A 3D-printed anatomical pancreas and kidney phantom for optimizing SPECT/CT reconstruction settings in beta cell imaging using (111)In-exendin.

W. der Woliner-van Weg, L. Deden, A. Meeuwis, M. Koenrades, L. Peeters, H. Kuipers, G. Laanstra, M. Gotthardt, C. Slump and E. Visser




Quantitative single photon emission computed tomography (SPECT) is challenging, especially for pancreatic beta cell imaging with (111)In-exendin due to high uptake in the kidneys versus much lower uptake in the nearby pancreas.
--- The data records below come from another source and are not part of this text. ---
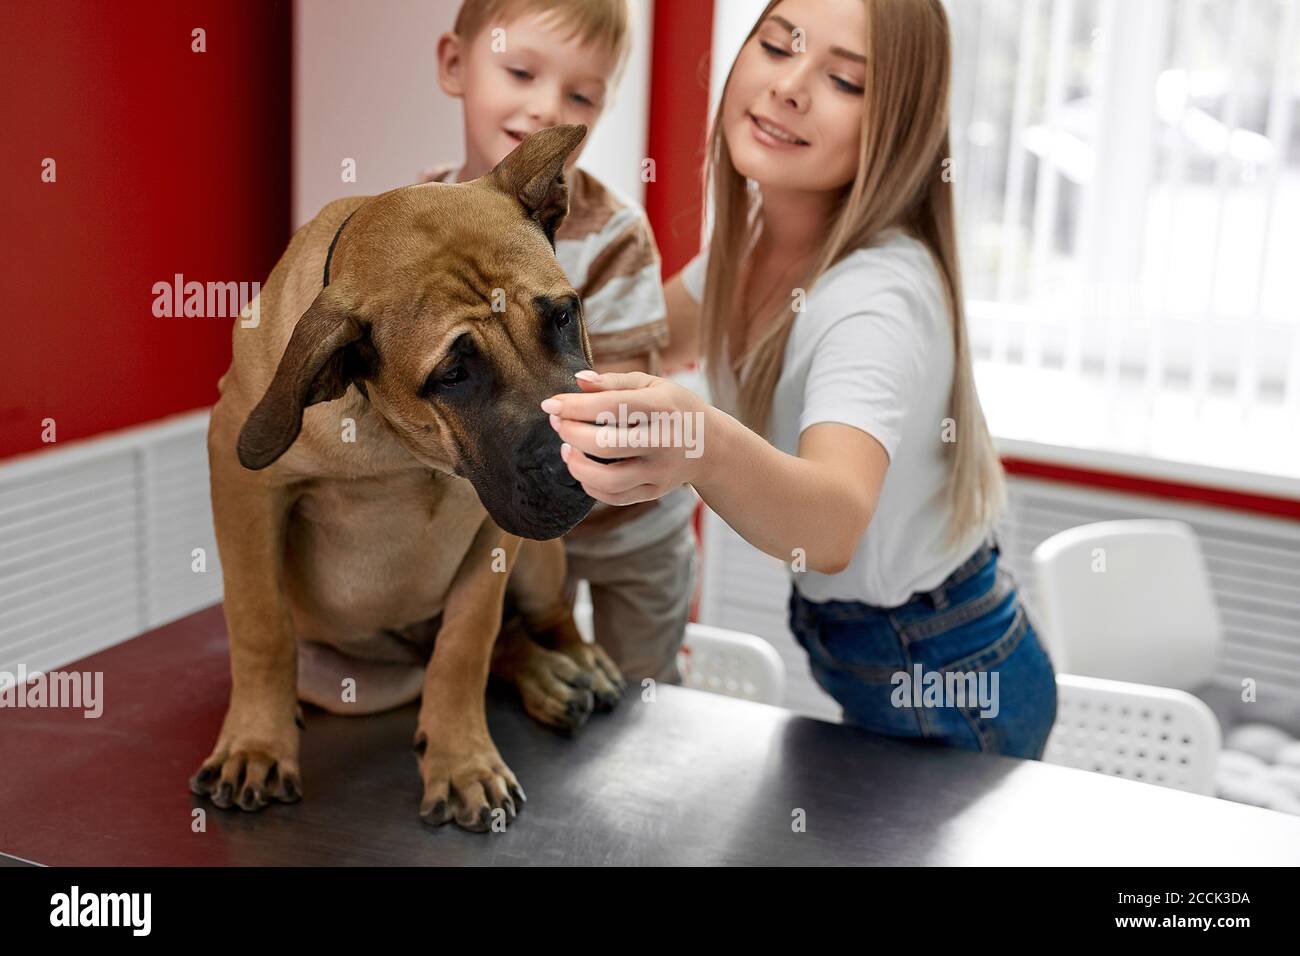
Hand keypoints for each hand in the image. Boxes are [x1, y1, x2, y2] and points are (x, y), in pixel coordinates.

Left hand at [540, 370, 713, 505]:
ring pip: (609, 479)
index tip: (549, 404)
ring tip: (566, 449)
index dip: (574, 407)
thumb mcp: (651, 385)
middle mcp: (664, 441)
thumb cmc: (673, 408)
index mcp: (662, 407)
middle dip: (571, 433)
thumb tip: (577, 380)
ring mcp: (660, 471)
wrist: (711, 446)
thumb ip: (613, 382)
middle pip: (606, 445)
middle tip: (557, 423)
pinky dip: (590, 486)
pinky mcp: (655, 492)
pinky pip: (615, 497)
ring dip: (577, 466)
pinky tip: (582, 468)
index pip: (611, 407)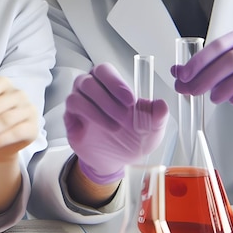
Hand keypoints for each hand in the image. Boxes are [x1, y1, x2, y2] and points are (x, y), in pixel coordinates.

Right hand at [64, 63, 168, 184]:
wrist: (115, 161)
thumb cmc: (131, 138)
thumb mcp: (151, 132)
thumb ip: (157, 118)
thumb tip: (162, 105)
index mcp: (109, 85)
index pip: (105, 71)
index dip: (116, 82)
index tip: (131, 100)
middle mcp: (90, 89)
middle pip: (89, 80)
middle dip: (108, 98)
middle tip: (124, 116)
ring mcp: (78, 102)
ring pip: (78, 94)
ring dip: (98, 110)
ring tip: (115, 128)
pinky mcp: (70, 118)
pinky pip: (71, 109)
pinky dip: (87, 118)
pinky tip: (100, 129)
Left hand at [171, 21, 232, 124]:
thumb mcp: (232, 70)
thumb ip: (207, 69)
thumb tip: (177, 73)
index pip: (219, 45)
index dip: (198, 61)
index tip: (183, 75)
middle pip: (231, 59)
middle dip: (207, 77)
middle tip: (193, 90)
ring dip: (225, 88)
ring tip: (214, 98)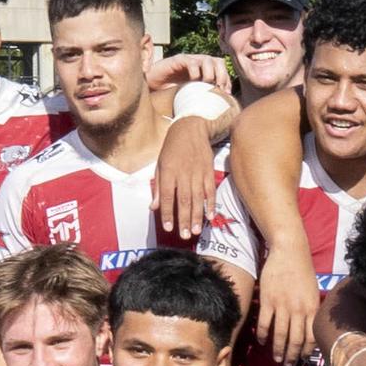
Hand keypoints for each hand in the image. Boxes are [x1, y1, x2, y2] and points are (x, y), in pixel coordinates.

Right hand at [147, 54, 232, 93]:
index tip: (227, 95)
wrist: (152, 86)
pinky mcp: (178, 60)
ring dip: (210, 73)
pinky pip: (191, 62)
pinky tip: (193, 82)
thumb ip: (204, 99)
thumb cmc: (172, 94)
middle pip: (219, 62)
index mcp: (205, 70)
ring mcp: (189, 60)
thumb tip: (221, 116)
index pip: (223, 70)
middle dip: (222, 75)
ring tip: (207, 85)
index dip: (227, 81)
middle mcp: (199, 63)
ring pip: (207, 59)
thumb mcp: (192, 97)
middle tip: (220, 89)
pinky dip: (195, 72)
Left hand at [153, 117, 215, 239]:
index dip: (168, 213)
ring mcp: (198, 173)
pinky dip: (211, 203)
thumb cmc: (171, 148)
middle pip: (184, 200)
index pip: (167, 197)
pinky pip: (210, 190)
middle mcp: (184, 174)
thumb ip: (157, 186)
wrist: (191, 129)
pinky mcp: (209, 171)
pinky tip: (210, 216)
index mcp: (168, 172)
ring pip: (198, 198)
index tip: (168, 228)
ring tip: (196, 231)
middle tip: (185, 235)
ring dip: (197, 216)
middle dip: (184, 219)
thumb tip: (154, 206)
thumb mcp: (159, 164)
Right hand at [255, 243, 319, 365]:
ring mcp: (282, 305)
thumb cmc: (303, 270)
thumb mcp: (313, 290)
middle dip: (293, 356)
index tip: (304, 359)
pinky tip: (262, 341)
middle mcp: (298, 309)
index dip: (308, 351)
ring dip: (278, 350)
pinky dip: (263, 335)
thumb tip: (311, 327)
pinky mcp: (268, 300)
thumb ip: (312, 308)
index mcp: (312, 307)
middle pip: (296, 340)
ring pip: (280, 335)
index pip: (311, 336)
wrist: (290, 251)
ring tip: (277, 359)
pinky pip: (264, 323)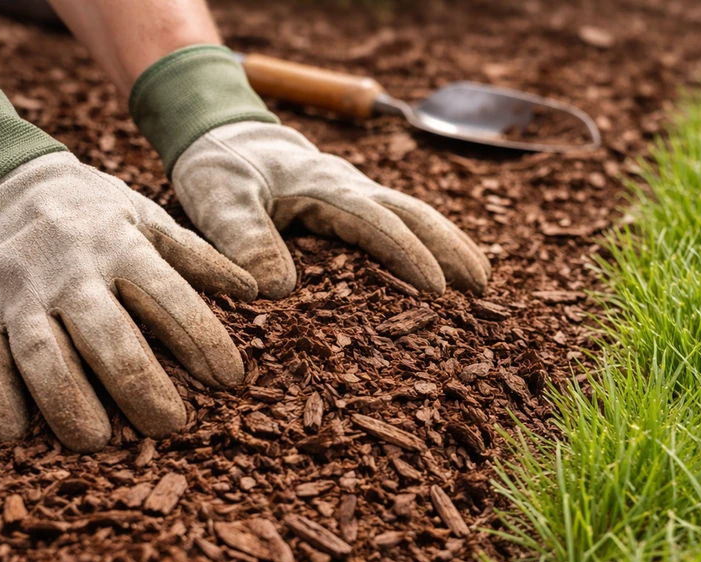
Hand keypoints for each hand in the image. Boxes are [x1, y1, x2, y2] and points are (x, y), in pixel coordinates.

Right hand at [0, 153, 255, 451]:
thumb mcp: (145, 218)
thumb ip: (196, 257)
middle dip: (140, 384)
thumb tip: (257, 289)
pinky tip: (14, 432)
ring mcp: (20, 294)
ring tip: (96, 440)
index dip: (202, 338)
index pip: (169, 297)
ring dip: (68, 400)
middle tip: (171, 426)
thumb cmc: (88, 212)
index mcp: (121, 247)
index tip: (230, 379)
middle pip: (108, 335)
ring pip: (43, 353)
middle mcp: (72, 273)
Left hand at [170, 121, 491, 298]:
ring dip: (450, 244)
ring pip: (416, 214)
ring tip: (480, 280)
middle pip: (414, 214)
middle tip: (482, 287)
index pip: (378, 223)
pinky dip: (431, 239)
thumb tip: (278, 289)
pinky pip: (402, 218)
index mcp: (326, 189)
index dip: (409, 255)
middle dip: (450, 248)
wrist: (223, 134)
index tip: (438, 289)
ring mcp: (358, 192)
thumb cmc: (220, 169)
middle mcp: (351, 187)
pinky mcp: (355, 201)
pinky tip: (446, 264)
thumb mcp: (218, 200)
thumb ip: (242, 237)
Therefore, we designed a three-dimensionally (3D) printed phantom representing the pancreas and kidneys to mimic the human situation in beta cell imaging. The phantom was used to assess the effect of different reconstruction settings on the quantification of the pancreas uptake for two different, commercially available software packages. 3D-printed, hollow pancreas and kidney compartments were inserted into the National Electrical Manufacturers Association (NEMA) NU2 image quality phantom casing. These organs and the background compartment were filled with activities simulating relatively high and low pancreatic (111)In-exendin uptake for, respectively, healthy humans and type 1 diabetes patients. Images were reconstructed using Siemens Flash 3D and Hermes Hybrid Recon, with varying numbers of iterations and subsets and corrections. Images were visually assessed on homogeneity and artefacts, and quantitatively by the pancreas-to-kidney activity concentration ratio. Phantom images were similar to clinical images and showed comparable artefacts. All corrections were required to clearly visualize the pancreas. Increased numbers of subsets and iterations improved the quantitative performance but decreased homogeneity both in the pancreas and the background. Based on the phantom analyses, the Hybrid Recon reconstruction with 6 iterations and 16 subsets was found to be most suitable for clinical use. This work strongly contributed to quantification of pancreatic (111)In-exendin uptake. It showed how clinical images of (111)In-exendin can be interpreted and enabled selection of the most appropriate protocol for clinical use.